Mais en plus d’être très riche, il est aussi très vaste: l’ouest (où se trouve la capitale Kinshasa) et l’est, le nord et le sud sont très éloignés l’un de l’autre. Avec des intérêts différents mais, surtout, battu par différents groupes armés. Et avec des dirigeants locaux divergents, dont chacun pense à sa propre survie et à son enrichissement personnel. Chacune d’entre eux possède sa propre milice privée consacrée régulièrement au pillage, au vandalisme, au viol, à la torture et au massacre.
Le gouvernement central se contente de contrôler formellement l’ensemble du territoire, mais en réalité, de vastes zones échappent à son administration. Il faut aussi ajouter que le niveau de corruption est extrêmement élevé et tout le monde essaie de s’emparer d’une miette de la richesse du pays, ce qui rend les plus hauts dirigeants affamés et les ploutocrates incontrôlables. Les fonctionnaires, les enseignants, les professeurs mais aussi – et surtout – les soldats et les policiers, ne sont pas payés et survivent donc en cambriolant la population civile pour obtenir le salaire qui leur est refusé. La violence est très répandue dans le pays.

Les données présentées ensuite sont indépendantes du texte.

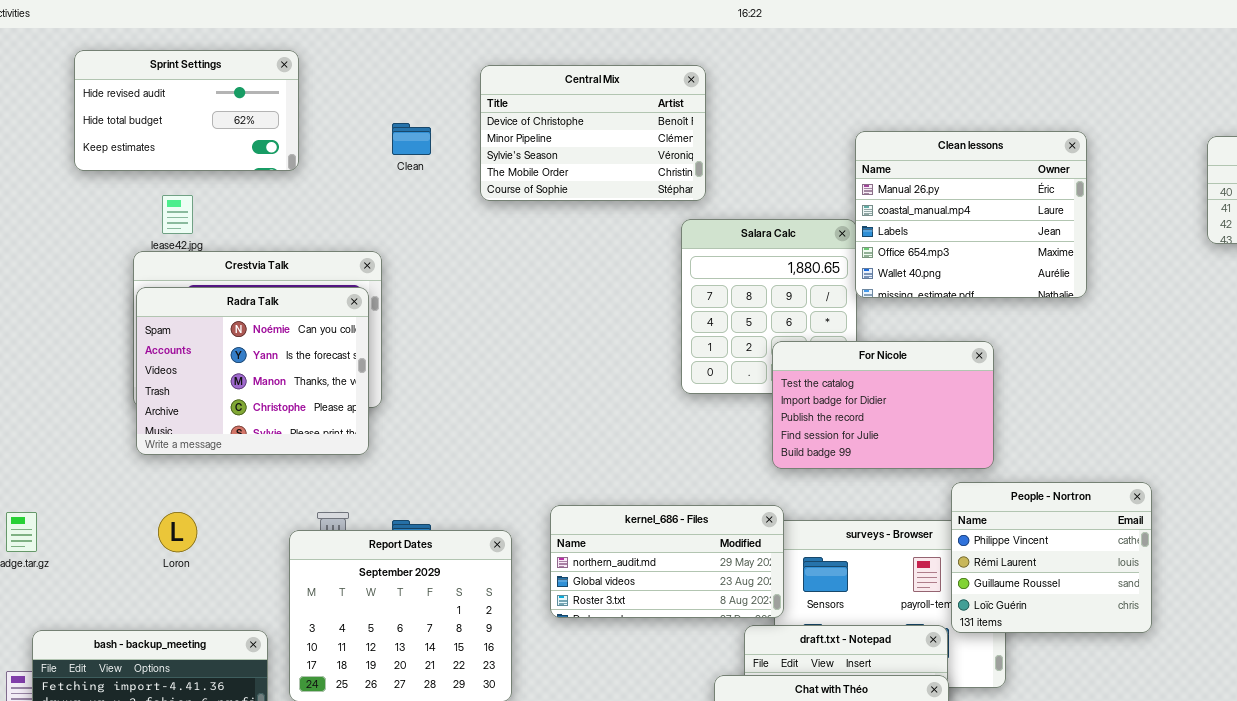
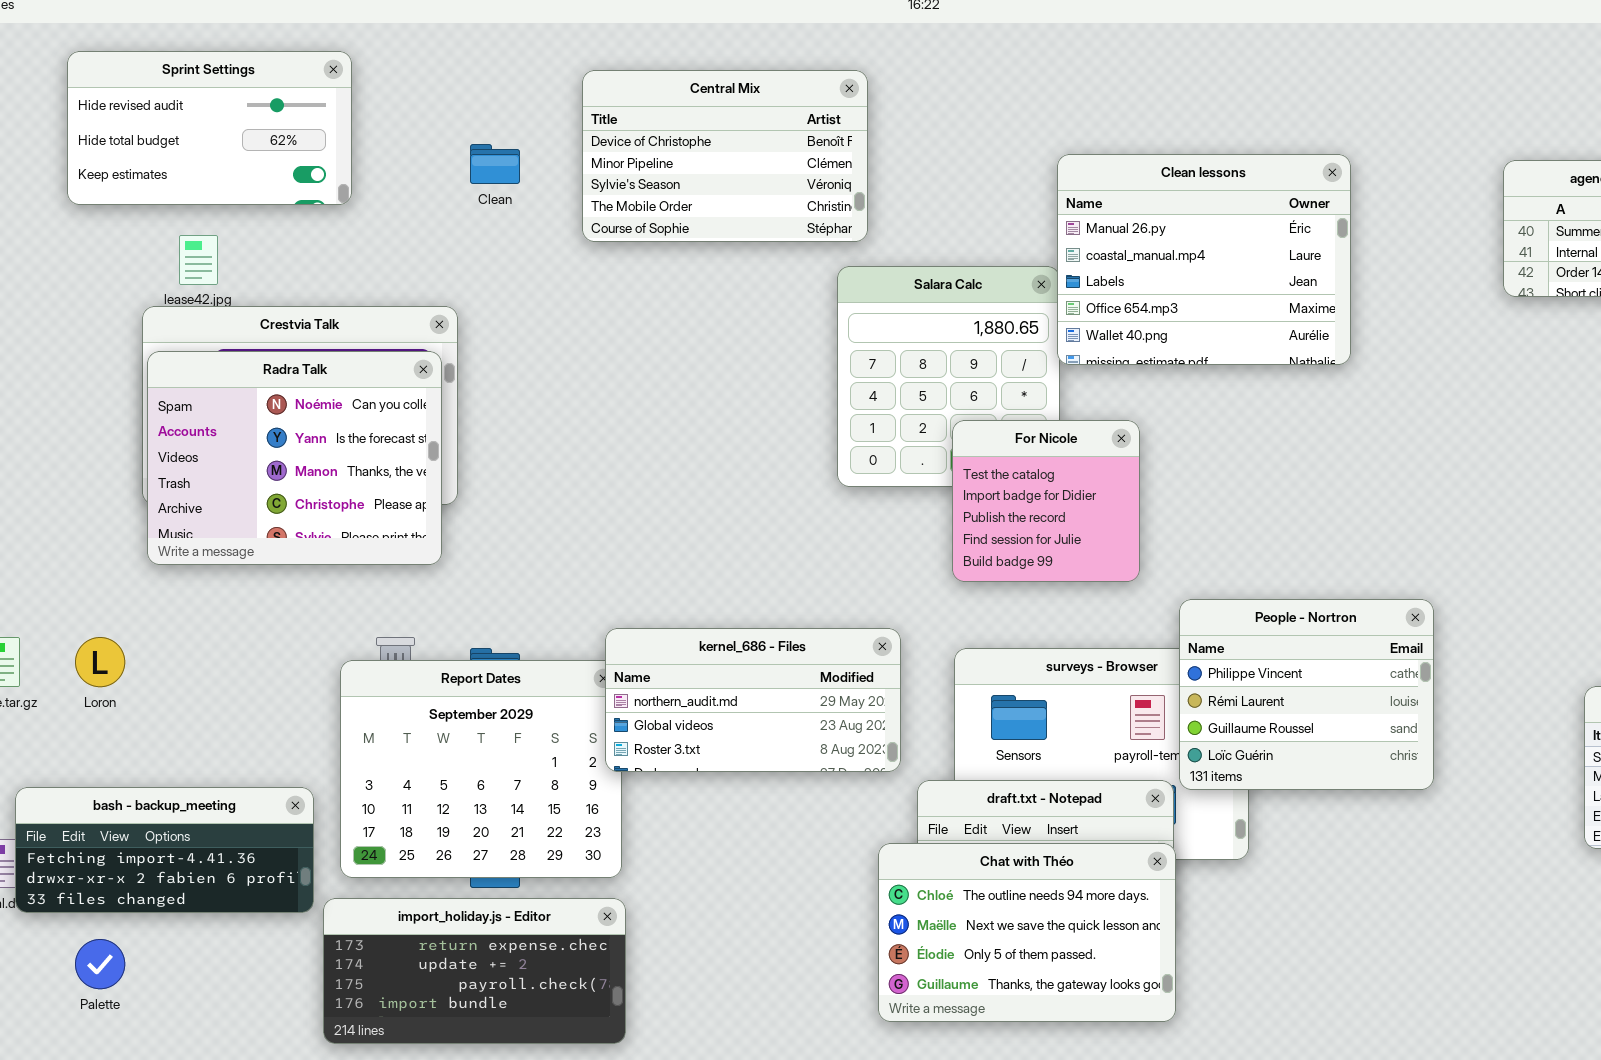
For Nicole: [772,341,994,469] -> [952,420,1140,582], resized
kernel_686 - Files: [550,505,784,618] -> [605,628,901,772], moved
Loron: [158,512,197,552] -> [75,637,125,687], moved

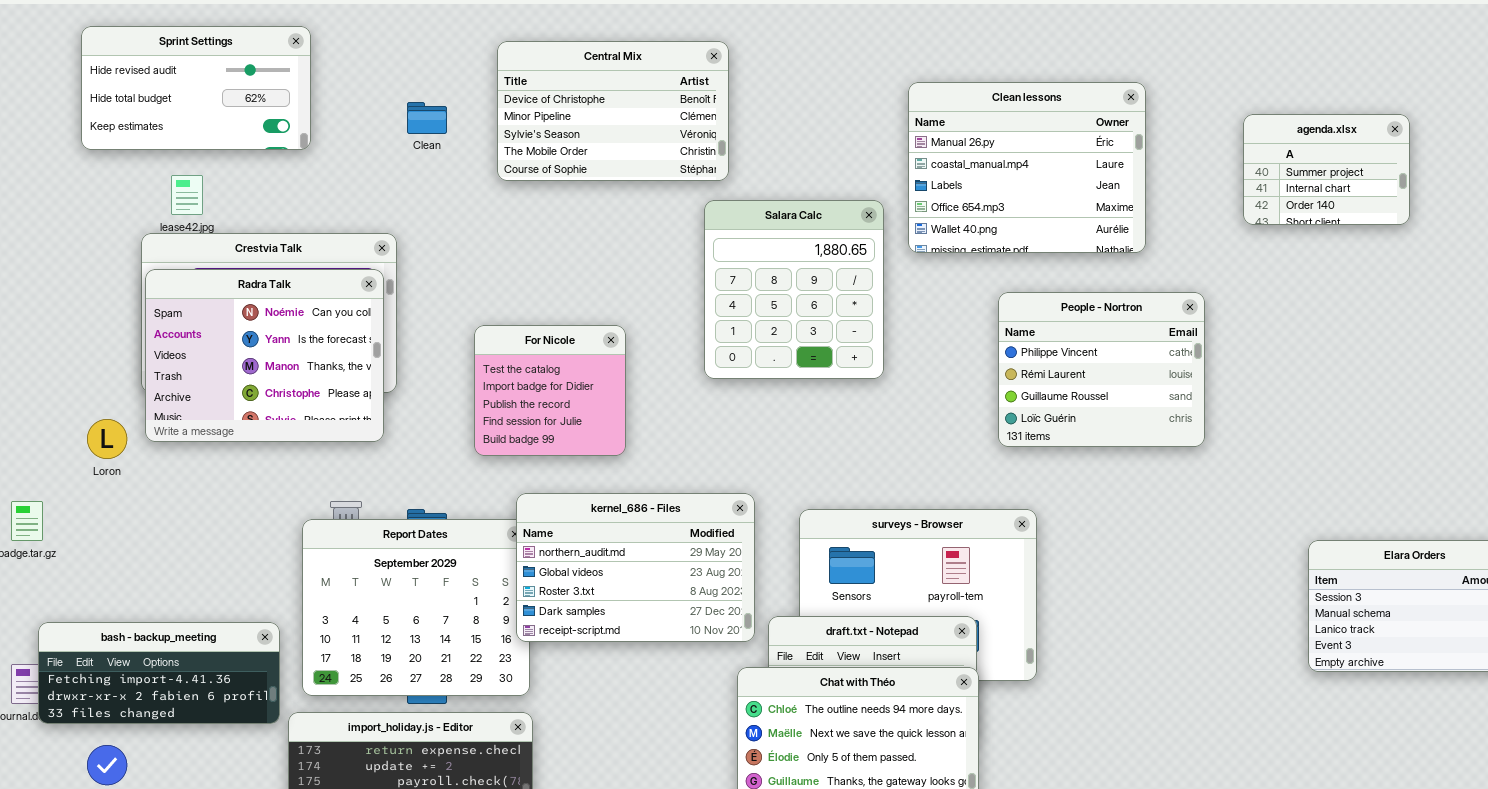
Clean lessons: [1057,154,1351,365] -> [908,82,1146,253], moved
For Nicole: [952,420,1140,582] -> [474,325,626,456], moved
People - Nortron: [1179,599,1434,790] -> [998,292,1205,447], moved
kernel_686 - Files: [605,628,901,772] -> [516,493,755,642], resized
Loron: [75,637,125,687] -> [87,419,127,459], moved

La vidéo que nous présentons ici est éclairante: elle a été tournée il y a quelques jours et montre une colline du village de Birava au Sud-Kivu. La population locale a découvert un filon d’or en surface. Dès que la nouvelle s’est répandue, les gens se sont renversés sur la petite colline, l’ont envahie et ont commencé à creuser. Peu de temps après, la police est arrivée, chassant tout le monde avec des armes à la main. Et ensuite les agents ont pris le contrôle de la mine.
Il nous reste seulement l’espoir que le meurtre de l’ambassadeur Luca Attanasio et du carabinier Vittorio Iacovacci ne s’ajoute pas aux nombreux mystères italiens inexpliqués.